In this question we consider only $T_2$ spaces. A space is pseudocompact if evey continuous $f:X\to \mathbb{R}$ is bounded; it is feebly compact if every locally finite open cover $\{A_i\}\not\ni\emptyset$ is finite. It is known that, if $X$ is $T_{3+\frac12}$, pseudocompact is equivalent to feebly compact (see "General Topology", Engelking, thm 3.10.22).

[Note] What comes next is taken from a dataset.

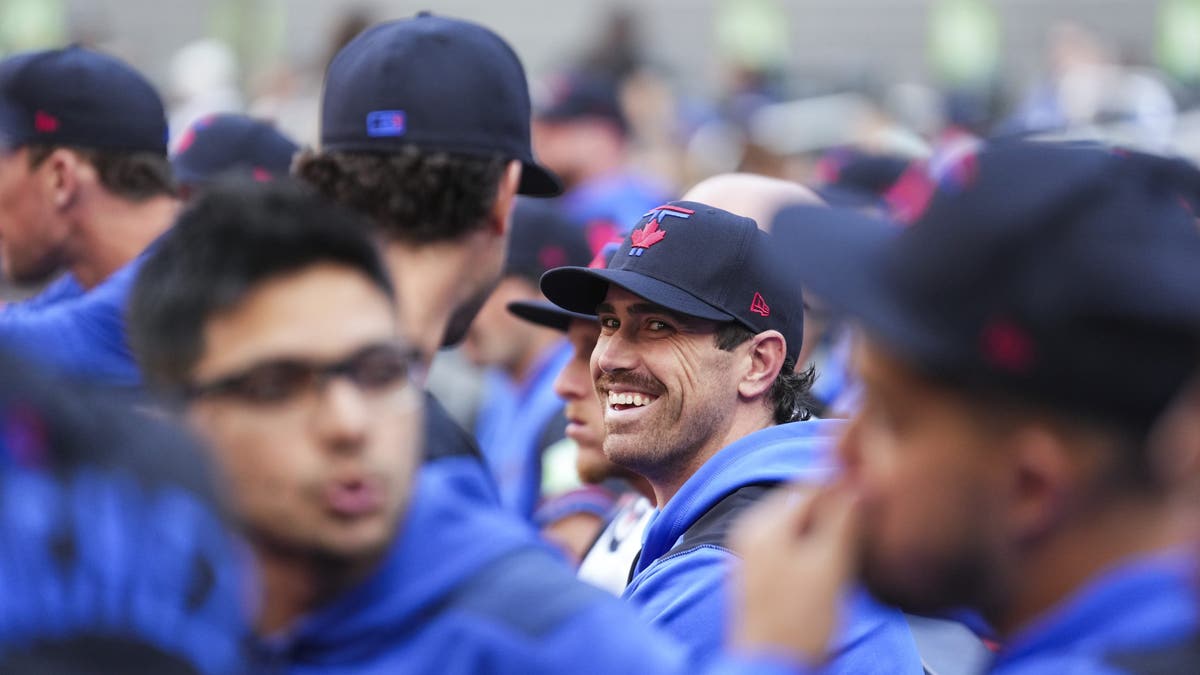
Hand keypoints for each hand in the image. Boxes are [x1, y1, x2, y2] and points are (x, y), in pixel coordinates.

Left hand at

It is also easy to see that feebly compact implies pseudocompact withouth this hypotesis: given an unbounded continuous function $f$, $\{f^{-1}((n-1,n+1))\}_{n\in\mathbb{Z}}-\{\emptyset\}$ shows that $X$ is not feebly compact.
I have read somewhere (can't recall where) that in general pseudocompact does not imply feebly compact. I tried constructing a counterexample considering a countable connected $T_2$ space (which is clearly pseudocompact, being strongly connected), but I don't see how to construct a locally finite infinite open cover. So my question is: what is an example of a pseudocompact not feebly compact space? Does my idea work?
Looking in the standard reference on such matters: Porter and Woods, Extensions and Absolutes of Hausdorff Spaces, we find such an example in exercise 1U at p. 66:
Sketch: let $X(n), n \in \Bbb N$ be a countably infinite partition of $[0,1]$ into dense subsets, let $\tau$ be the usual topology on $[0,1]$ and let $\sigma$ be the topology on $[0,1]$ for which the family $$\tau \cup \{X(2n-1) \mid n \in \Bbb N\} \cup \{X(2n-1) \cup X(2n) \cup X(2n+1)\mid n \in \Bbb N\}$$ is a subbase.
Let $Y=([0,1], \sigma)$, then it is claimed that $Y$ is Hausdorff and not regular, pseudocompact but not feebly compact.
See the book for more full hints, no solution or external reference (paper) is given. But the source seems to be example 3.5 in this paper, which adds explanations and many equivalent formulations as well.